Just then, the latch on the stable door was lifted and the door swung open. A shaft of lantern light spilled over the backs of the horses. Razlo and another man, both well into their cups, entered and came around the first horse’s tail. Their lantern light fell on Khrin who lounged with a bent knee, looking annoyed at the men, as he caressed Jan-nell’s hand on his bare chest.

"That light is frightfully bright, gentlemen," Khrin announced.

Razlo’s drunken companion squinted beady eyes at Jan-nell and Khrin. "Ye be right, innkeeper. She be a whore." He twisted his head toward Razlo. "When be our chance?"

"I am not a whore!" Jan-nell shouted, trying to pull her hand away from Khrin, and attempting to stand.

Khrin jerked her back down. "That is true," Khrin said quietly. "She is no whore."

The beady-eyed fellow cackled. "Then she be giving it away."

"No," Khrin countered. "She has not given anything away." He held up the coin Jan-nell had given him for the meat pies. "She paid me."

This time Razlo sputtered. "Whores! The both of you! Get out of my barn!" The shout unsettled the horses and they started stamping about the stable, making Razlo and his guest step clear of the animals near the door.

Jan-nell glared at Khrin and stood. Then she addressed the two men. "And I am sure your intentions were very pure. Were you coming to bring us an extra blanket or perhaps some scraps from your kitchen?" She harrumphed as she woke Mira-nell. "We have to go now, sweeting."

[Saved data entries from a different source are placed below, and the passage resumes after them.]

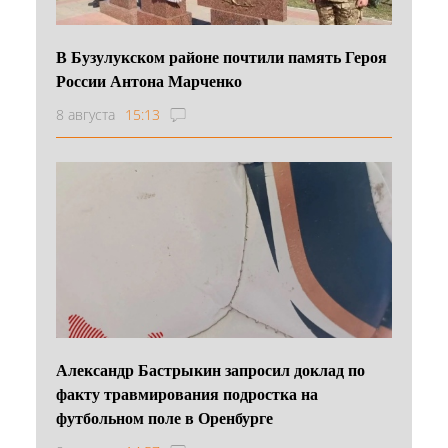
В Бузулукском районе почтили память Героя
России Антона Марченко
8 августа
15:13
Александр Бастрыкин запросил доклад по
факту травмирования подростка на
футбольном поле в Оренбурге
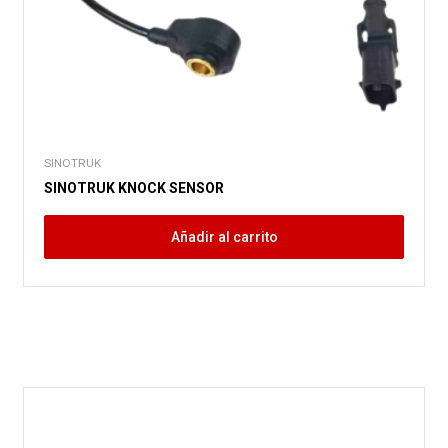
SINOTRUK
SINOTRUK KNOCK SENSOR
Añadir al carrito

"Be gone and take that child abomination with you!" Razlo bellowed, startling one of the animals, causing it to whinny and rear. It pulled at its rope tether, nearly pinning Razlo and his lantern against the wall. The beady-eyed guest fled outside, and Razlo escaped to stand at the open door, supervising their evacuation.


Jean Hart Stewart said...

Excerpt sounds not only good, but different. A hard thing to do and intriquing..Jean

Author Mary C said...

Great interview, Janie. And sorry, but you sound like a sweetheart so I think the handsome man would fall for you.

Keep up the remarkable stories!

Mary Corrales

Janie Franz said...

Jean, I'm so glad you stopped by. It's interesting that you mentioned that the excerpt I share is different. Thank you. I think that comes from the characters. Though The Bowdancer Saga will feed the romance reader in you, I hope that you'll find more to take away than a blissful sensuous read.

Janie Franz said...

Mary, how wonderful that you dropped in here! Your comments made me smile.... That might make for another story.